I may not be perfect, but parts of me are pretty awesome!
Hana’s last post was a pretty personal post highlighting her past difficulties and how this year she is going to focus on being her, not caring about what people think. Now I think Hana is awesome and honestly, she has a heart of gold and is an incredible person and her post reminded me of the quote above, “I may not be perfect, but parts of me are awesome!”
If I am honest, I don’t really think the person I was two years ago would ever agree with that saying as I went through a party hard time with time with self-confidence issues. I don’t know about you but I found societies views very conflicting as one minute I was being told to ‘fit in’ and the next minute I was being told to ‘stand out and be myself’. I never felt like I was good enough (as a person) or that I looked great! I had major self-confidence issues. I remember coming home from school and the first thing I would do was look at myself in the mirror and pick out my insecurities. It was so strange because I had a great school life and was never bullied or teased for the way I look but for some reason I felt insecure.
I am not trying to sound big headed, I am just telling you my story, but I used to be one of those girls that was quite good at talking to guys – I guess growing up with two brothers helped in that department. I was always relatively confident and seemed to attract the attention of quite a few boys. My friends would make remarks like ‘How come the boys like you’ or ‘Everyone always fancies you’ and ‘You are so pretty of course the boys want you’. Although at the time it was like okay … boys … like me … what do I do … and although my friends were always telling me it was a good thing that I was liked, I just was never confident in myself. I never accepted myself for the way I was and instead only saw the imperfections!
I feel like there is a lot of confusion about self-confidence and what it actually is. The definition for self-confidence is ‘a feeling of trust in one’s abilities, qualities, and judgement’. For me, having self-confidence issues wasn’t based on attracting a potential relationship partner or wanting to look good for other people. It is based around how I feel about myself. It is about self-acceptance. I used to believe (and sometimes still do) that if I changed how I looked, I would like myself better or feel more confident.
Nothing holds you back more than your insecurities
There is a quote that says ‘Nothing holds you back more than your insecurities’ which I believe is quite true. Whether its due to your appearance or maybe its something your not particularly good at, our insecurities hold us back from reaching our dreams and goals. It stops us from living our life as ourselves and instead drives us to this reality where we believe we have to be like someone else. I struggled with this for quite a while. My lack in self-confidence led to me struggling with my faith and having some low moments. I also spent a lot of this time being really judgemental and always looking at other peoples legs and comparing them to mine. For me, my biggest insecurity was and still is my legs.
It wasn’t until I opened up to my mates and got help from them and my boyfriend, that I realised I don’t need to change my appearance as the person I am now is loved by these people.
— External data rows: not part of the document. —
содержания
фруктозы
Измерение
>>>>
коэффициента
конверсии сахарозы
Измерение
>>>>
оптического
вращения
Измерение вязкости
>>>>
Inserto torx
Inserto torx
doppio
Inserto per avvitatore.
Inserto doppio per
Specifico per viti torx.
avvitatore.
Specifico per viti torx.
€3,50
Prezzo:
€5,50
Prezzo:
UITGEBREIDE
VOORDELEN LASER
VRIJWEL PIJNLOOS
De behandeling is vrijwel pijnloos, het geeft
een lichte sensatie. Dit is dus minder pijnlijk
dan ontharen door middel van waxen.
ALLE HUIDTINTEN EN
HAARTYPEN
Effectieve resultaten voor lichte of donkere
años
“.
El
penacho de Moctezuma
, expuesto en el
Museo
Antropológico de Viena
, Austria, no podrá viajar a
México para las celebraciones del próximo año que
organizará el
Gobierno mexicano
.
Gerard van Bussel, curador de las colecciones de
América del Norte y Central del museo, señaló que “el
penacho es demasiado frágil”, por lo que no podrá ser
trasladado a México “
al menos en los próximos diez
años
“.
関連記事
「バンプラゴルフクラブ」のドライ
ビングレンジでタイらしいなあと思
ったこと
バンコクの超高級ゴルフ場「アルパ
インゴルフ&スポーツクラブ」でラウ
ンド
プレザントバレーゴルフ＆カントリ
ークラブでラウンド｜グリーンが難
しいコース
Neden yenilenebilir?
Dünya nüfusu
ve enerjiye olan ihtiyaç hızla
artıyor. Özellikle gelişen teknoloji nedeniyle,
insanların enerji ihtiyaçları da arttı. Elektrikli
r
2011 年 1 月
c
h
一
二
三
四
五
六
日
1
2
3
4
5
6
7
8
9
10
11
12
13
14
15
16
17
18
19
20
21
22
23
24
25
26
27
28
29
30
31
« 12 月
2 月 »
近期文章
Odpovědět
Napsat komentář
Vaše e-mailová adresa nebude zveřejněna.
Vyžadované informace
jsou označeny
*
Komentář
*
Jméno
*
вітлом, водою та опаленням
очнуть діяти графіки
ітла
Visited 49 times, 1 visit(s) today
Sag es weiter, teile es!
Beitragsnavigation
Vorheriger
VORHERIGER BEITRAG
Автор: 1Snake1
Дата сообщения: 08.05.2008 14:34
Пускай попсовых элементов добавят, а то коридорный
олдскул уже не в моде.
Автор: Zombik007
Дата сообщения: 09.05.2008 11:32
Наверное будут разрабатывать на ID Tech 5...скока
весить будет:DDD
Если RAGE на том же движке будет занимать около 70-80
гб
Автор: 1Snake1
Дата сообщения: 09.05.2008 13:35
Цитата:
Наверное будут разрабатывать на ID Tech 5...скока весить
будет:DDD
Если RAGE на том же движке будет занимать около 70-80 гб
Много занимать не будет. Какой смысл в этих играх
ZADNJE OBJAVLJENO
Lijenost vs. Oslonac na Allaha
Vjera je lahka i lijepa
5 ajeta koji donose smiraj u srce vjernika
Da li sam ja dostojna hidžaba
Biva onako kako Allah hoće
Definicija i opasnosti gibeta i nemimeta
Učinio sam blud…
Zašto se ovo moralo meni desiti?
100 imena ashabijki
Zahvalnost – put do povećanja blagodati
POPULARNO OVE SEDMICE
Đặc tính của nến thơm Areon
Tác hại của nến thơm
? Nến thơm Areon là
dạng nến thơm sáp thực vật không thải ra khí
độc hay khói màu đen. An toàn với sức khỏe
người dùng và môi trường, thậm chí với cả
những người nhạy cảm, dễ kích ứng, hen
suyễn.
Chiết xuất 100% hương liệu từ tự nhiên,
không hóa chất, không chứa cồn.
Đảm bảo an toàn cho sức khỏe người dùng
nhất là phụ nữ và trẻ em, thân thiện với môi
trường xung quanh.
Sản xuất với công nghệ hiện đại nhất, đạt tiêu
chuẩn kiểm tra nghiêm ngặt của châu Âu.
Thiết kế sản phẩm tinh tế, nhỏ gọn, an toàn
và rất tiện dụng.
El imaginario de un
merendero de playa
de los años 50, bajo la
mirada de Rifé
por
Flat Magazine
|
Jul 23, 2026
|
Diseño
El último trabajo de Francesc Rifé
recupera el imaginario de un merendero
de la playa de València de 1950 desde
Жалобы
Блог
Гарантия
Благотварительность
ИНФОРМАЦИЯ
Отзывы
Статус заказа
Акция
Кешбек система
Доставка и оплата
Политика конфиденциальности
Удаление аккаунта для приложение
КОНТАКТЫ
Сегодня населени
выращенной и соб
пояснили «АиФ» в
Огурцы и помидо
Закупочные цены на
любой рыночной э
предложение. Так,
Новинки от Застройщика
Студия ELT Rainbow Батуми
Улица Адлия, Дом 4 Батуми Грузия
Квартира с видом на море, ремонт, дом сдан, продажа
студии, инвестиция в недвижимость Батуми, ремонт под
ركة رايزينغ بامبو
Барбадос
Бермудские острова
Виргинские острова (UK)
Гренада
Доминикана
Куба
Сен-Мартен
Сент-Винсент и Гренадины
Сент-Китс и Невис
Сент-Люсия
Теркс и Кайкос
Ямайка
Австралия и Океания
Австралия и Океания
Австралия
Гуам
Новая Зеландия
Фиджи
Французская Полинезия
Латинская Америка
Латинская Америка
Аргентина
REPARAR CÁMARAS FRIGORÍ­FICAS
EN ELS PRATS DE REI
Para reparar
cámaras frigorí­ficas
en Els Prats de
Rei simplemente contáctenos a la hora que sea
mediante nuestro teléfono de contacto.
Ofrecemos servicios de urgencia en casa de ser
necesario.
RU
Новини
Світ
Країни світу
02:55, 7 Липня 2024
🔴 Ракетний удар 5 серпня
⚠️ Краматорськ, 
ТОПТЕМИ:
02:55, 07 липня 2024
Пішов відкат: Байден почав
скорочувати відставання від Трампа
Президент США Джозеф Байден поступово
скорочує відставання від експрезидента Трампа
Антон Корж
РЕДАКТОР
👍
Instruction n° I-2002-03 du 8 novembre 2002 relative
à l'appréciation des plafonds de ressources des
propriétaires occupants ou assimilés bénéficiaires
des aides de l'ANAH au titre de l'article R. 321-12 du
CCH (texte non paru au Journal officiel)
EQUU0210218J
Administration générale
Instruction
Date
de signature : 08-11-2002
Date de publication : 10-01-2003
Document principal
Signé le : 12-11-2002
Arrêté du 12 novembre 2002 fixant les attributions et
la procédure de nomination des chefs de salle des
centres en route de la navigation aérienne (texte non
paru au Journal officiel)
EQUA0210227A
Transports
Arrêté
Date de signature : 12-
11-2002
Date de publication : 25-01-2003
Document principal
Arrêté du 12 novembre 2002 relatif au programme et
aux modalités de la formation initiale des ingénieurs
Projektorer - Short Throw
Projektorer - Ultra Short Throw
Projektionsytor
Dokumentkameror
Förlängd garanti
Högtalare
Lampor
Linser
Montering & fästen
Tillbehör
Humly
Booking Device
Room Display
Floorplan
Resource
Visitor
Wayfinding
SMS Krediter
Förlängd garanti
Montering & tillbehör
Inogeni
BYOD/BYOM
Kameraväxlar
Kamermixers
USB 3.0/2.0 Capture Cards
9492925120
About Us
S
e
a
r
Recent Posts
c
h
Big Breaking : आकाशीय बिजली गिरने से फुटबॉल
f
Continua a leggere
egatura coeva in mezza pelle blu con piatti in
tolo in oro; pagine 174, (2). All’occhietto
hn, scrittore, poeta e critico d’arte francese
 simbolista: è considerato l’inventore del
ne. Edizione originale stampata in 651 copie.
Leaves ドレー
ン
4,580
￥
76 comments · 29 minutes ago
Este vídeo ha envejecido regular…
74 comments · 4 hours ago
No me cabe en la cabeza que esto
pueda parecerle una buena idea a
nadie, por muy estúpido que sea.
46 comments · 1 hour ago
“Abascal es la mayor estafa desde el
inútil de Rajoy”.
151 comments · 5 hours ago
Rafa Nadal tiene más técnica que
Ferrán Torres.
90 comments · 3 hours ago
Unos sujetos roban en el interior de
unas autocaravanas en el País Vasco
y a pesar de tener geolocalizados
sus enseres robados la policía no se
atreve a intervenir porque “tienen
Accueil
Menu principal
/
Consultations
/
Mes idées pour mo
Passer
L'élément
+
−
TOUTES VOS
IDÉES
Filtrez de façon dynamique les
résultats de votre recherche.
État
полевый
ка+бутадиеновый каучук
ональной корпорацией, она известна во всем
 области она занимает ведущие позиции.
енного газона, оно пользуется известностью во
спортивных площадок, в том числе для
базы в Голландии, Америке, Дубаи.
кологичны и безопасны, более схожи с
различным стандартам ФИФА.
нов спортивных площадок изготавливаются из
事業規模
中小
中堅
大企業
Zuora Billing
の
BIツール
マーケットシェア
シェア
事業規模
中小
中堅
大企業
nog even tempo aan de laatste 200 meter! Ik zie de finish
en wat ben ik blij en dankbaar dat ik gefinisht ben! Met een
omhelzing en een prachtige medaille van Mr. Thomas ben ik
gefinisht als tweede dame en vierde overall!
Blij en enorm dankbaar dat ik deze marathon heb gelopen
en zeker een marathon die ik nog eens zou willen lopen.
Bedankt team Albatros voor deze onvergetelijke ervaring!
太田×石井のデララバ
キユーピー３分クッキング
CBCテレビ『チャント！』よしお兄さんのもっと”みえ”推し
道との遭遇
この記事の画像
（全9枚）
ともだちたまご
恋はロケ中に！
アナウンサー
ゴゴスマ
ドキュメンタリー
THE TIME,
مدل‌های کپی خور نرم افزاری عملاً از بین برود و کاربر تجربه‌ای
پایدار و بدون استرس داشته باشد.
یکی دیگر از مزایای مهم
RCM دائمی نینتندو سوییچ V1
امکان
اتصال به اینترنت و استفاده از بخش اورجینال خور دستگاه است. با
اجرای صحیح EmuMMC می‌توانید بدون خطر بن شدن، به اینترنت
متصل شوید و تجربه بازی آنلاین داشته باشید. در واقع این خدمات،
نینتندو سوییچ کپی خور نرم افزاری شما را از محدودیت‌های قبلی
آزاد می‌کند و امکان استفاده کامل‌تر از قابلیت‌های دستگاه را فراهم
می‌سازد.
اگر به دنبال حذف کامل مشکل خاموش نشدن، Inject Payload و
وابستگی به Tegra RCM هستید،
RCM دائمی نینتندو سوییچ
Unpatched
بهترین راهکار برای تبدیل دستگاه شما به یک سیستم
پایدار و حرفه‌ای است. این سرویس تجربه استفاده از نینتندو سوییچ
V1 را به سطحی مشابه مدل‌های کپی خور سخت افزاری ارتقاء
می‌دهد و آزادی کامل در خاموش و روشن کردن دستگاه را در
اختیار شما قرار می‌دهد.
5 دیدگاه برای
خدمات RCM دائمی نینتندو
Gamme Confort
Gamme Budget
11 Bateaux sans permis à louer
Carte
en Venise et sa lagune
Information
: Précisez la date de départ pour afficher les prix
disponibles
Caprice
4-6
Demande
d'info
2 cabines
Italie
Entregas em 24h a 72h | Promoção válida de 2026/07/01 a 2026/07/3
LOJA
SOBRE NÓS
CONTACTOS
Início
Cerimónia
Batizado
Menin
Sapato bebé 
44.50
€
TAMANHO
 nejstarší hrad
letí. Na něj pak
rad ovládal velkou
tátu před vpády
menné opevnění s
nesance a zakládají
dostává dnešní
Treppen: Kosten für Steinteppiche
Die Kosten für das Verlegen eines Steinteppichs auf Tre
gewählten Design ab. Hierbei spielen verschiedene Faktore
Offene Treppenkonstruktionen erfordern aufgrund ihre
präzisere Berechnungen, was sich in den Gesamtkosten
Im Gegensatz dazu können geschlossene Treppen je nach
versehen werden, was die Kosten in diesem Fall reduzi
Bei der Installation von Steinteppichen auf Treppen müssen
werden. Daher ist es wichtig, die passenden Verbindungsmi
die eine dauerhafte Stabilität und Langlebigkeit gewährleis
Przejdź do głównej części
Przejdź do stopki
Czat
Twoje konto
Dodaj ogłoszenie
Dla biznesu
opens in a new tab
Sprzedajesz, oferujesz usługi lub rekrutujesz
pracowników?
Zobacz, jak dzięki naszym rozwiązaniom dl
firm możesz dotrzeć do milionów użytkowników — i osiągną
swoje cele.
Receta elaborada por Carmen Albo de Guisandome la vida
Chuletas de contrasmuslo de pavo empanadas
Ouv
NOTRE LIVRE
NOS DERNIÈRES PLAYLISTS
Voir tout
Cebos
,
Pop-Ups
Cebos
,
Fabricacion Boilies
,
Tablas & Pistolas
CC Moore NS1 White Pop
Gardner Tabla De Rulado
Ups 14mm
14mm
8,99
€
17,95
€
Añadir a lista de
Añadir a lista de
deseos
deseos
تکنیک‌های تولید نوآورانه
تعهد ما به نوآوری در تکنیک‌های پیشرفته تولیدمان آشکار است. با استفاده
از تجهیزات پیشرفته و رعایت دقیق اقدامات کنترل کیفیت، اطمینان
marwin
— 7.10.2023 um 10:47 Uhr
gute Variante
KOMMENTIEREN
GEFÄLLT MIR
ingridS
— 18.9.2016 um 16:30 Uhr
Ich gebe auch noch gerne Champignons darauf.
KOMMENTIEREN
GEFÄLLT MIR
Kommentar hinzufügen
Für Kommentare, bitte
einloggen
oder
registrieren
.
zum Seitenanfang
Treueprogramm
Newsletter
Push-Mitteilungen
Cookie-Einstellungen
I became more content in myself realising that actually I do have some pretty awesome traits. I also started to realise that what is on the inside is a lot more powerful than the outside even though society might tell us something different. I believe that what is on the inside shines through on the outside, you just might not see it at first. After changing my mentality and confiding in friends, I began to build my faith back up. I began to pray that God would help me to be content in myself and open my eyes to the wonderful world he has created and the wonderful people he has intricately designed to put on it.
A flower does not think about competing to the flower next to it. It just blooms.
This quote is one of my favourites. We shouldn’t have to be worried about what other people think of us. Low self-confidence sucks I know that! But thankfully with a little help we can start to build ourselves up again! In order to be self-confident you don’t have to love yourself, you just have to be content and realise that even amongst the thorns a beautiful rose blossoms and the thorns are forgotten. We all have thorns, we are all insecure but at the end of the day it’s the rose, the beauty that people see! We all have beauty, we just have to start realising it!
However, I am sorry to say but there will always be people who will put you down, not like you or want you to change – that is just life! There is no perfect human, each person has insecurities (even models) but these insecurities make us who we are. They make us different, they make us beautiful (ironically) and they make us bloom amongst the field of different flowers. Don’t worry about what other people think. Just be you and own it because no one is like you and I am sure when you start believing in yourself and feeling content with yourself, your life will be a lot easier and less time will be spent judging.
You were born to be real. Not to be perfect.
So today, I sit here writing this post still with self-confidence issues. I do not love myself, but I do not hate myself either. I am content with who I am and agree I do have imperfections but so does everyone else. Without my imperfections I wouldn’t be me! I also know my self-confidence issues won’t go away but that doesn’t mean I can’t enjoy life and be content with myself, it just means that I have be strong and fall back on my friends and God to get me through!
I know that self-confidence is a big issue and can appear in so many different forms but let me tell you something, you will be okay! Even if you may not realise it, there are always going to be people in your life who are going to be there for you and help you through the bad times. That’s how I made it to where I am today because of the people I surrounded myself with. So be strong and hold on to this quote ‘You were born to be real. Not to be perfect’.